任务简述 1: 把练习材料中从含有“sub-region: Fulton County”的那一行起、一直到条目末尾的各项条目（首尾都算在内）表示为两列 CSV，列名分别为“字段名”和“取值”。每一项占一行，两个字段各放在一对引号中，换行改成空格，图片不要写入。

我已经创建了一个像这样的cassandra表,其中包含大量信息:
CREATE TABLE keyspace.table1 (
uuid blob,
id bigint,
timestamp bigint,
description text,
option1 double,
PRIMARY KEY (uuid, id) ) WITH CLUSTERING ORDER BY (id ASC)
AND bloom_filter_fp_chance = 0.01
AND caching = '{"keys":"ALL", "rows_per_partition":"NONE"}'
AND comment = ''
AND compaction = {'class': 'org.apache.cassandra.db.compaction.SizeTieredCompactionStrategy'}
AND compression = {'sstable_compression': 'org.apache.cassandra.io.compress.LZ4Compressor'}
AND dclocal_read_repair_chance = 0.1
AND default_time_to_live = 0
AND gc_grace_seconds = 864000
AND max_index_interval = 2048
AND memtable_flush_period_in_ms = 0
AND min_index_interval = 128
AND read_repair_chance = 0.0
AND speculative_retry = '99.0PERCENTILE';
我正在尝试在其上运行nodetool cfstats来确定行数。我在线搜索,似乎键数(估计)应该是行数。但是,如下所示,这个数字非常低,所以我知道这不对。我做错了什么?

练习材料:
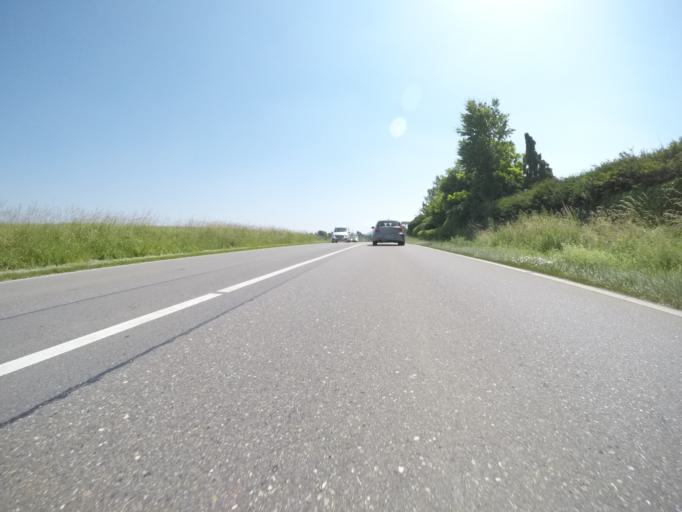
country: DE
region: Baden-Wuerttemberg
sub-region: Regierungsbezirk Stuttgart
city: Dettingen unter Teck
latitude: 48.6176
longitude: 9.4645
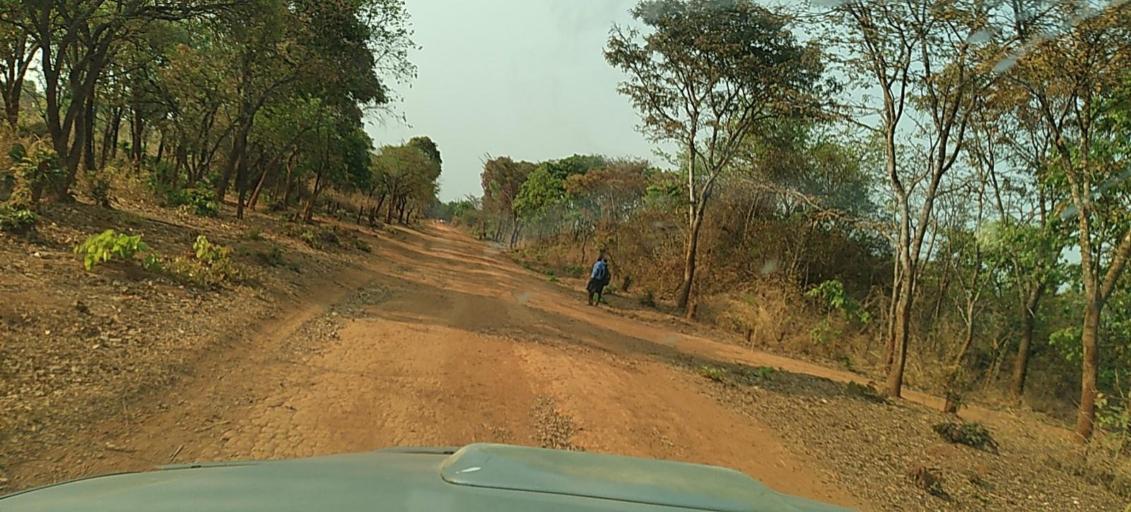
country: ZM
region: North-Western
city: Kasempa
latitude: -13.2987
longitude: 26.5542
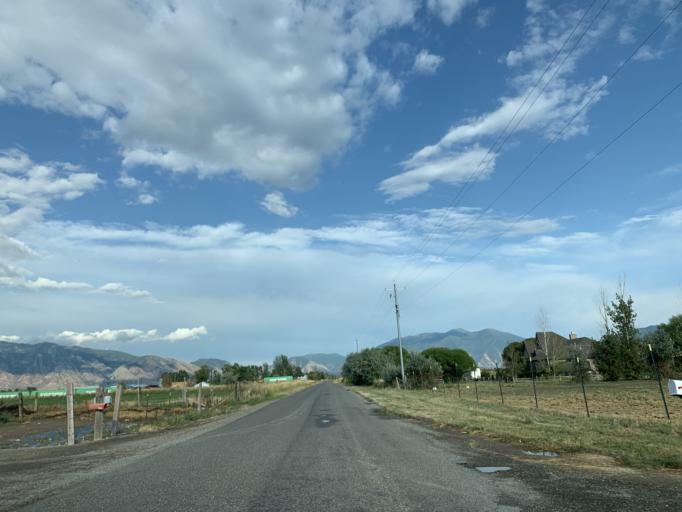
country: US
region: Utah
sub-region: Utah County
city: Benjamin
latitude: 40.1288
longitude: -111.7619
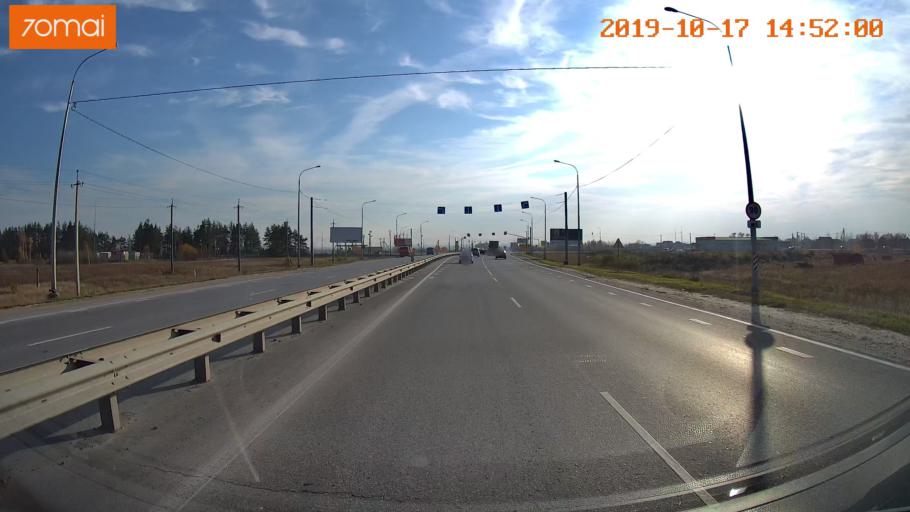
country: RU
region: Rjazan
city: Polyany
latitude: 54.7112
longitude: 39.8473
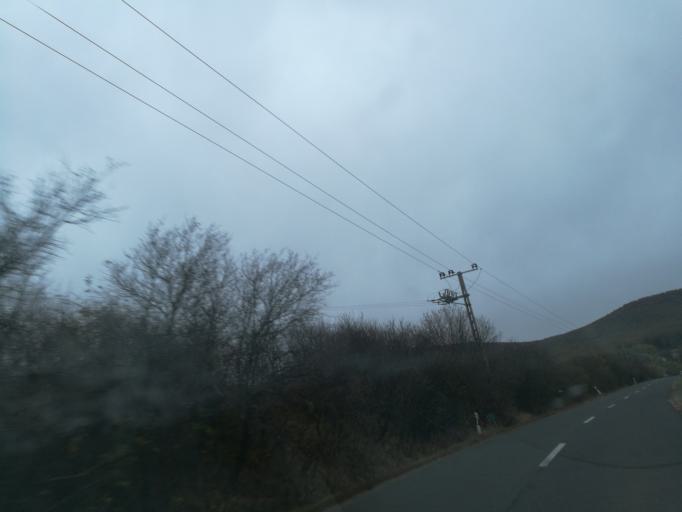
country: HU
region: Nograd
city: Rimoc
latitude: 48.0024
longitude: 19.6169
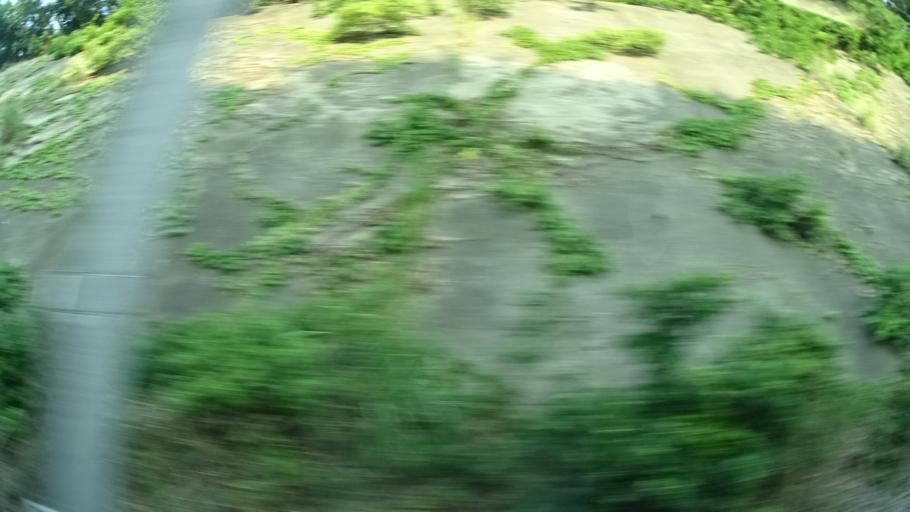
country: JP
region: Ibaraki
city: Funaishikawa
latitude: 36.4952
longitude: 140.6097
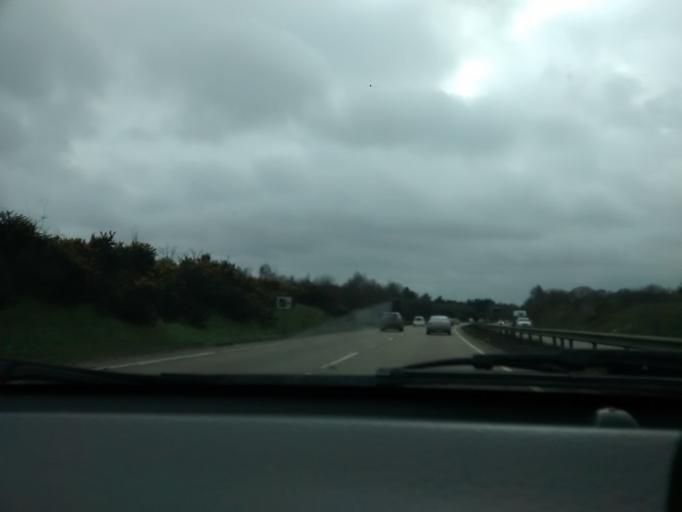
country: GB
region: England
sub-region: Suffolk
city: Kesgrave
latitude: 52.0239
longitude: 1.1988
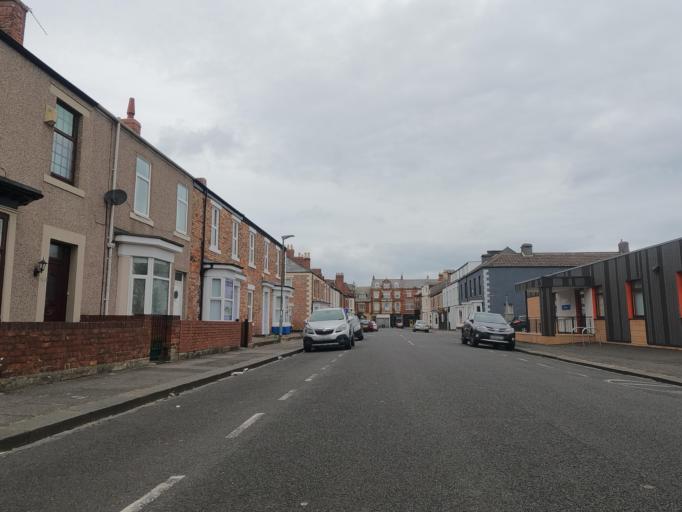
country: GB
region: England
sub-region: Northumberland
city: Blyth
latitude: 55.1263
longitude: -1.5055
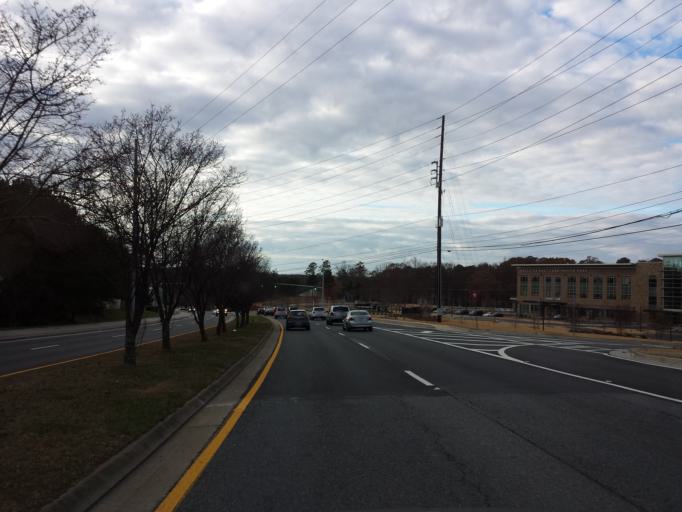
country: US
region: Georgia
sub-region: Fulton County
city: Sandy Springs
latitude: 33.9788
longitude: -84.4431
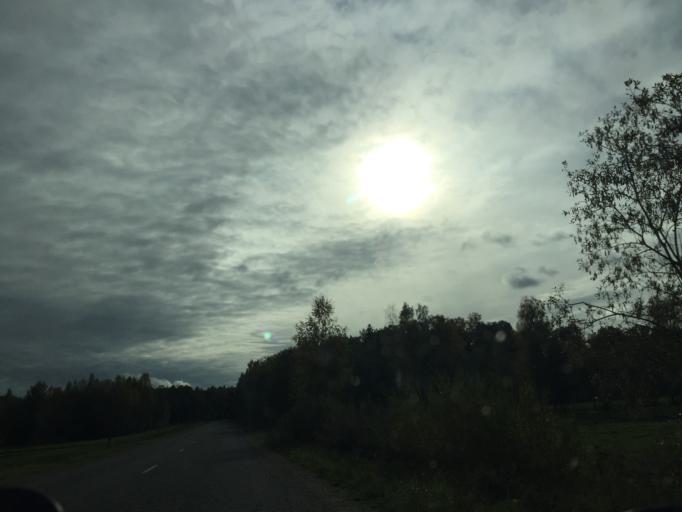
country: LV
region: Auces Novads
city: Auce
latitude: 56.5576
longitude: 23.0187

任务简述 2: 将阅读节选中从“AND bloom_filter_fp_chance = 0.01”一直到“我知道这不对。我做错了什么?”的部分重新写出，并把其中的“行数”改为“记录数”。

预期输出 1:
字段名,取值
"sub-region:","Fulton County"
"city:","Sandy Springs"
"latitude:","33.9788"
"longitude:","-84.4431"
"country:","LV"
"region:","Auces Novads"
"city:","Auce"
"latitude:","56.5576"
"longitude:","23.0187"

预期输出 2:
AND bloom_filter_fp_chance = 0.01
AND caching = '{"keys":"ALL", "rows_per_partition":"NONE"}'
AND comment = ''
AND compaction = {'class': 'org.apache.cassandra.db.compaction.SizeTieredCompactionStrategy'}
AND compression = {'sstable_compression': 'org.apache.cassandra.io.compress.LZ4Compressor'}
AND dclocal_read_repair_chance = 0.1
AND default_time_to_live = 0
AND gc_grace_seconds = 864000
AND max_index_interval = 2048
AND memtable_flush_period_in_ms = 0
AND min_index_interval = 128
AND read_repair_chance = 0.0
AND speculative_retry = '99.0PERCENTILE';
我正在尝试在其上运行nodetool cfstats来确定记录数。我在线搜索,似乎键数(估计)应该是记录数。但是,如下所示,这个数字非常低,所以我知道这不对。我做错了什么?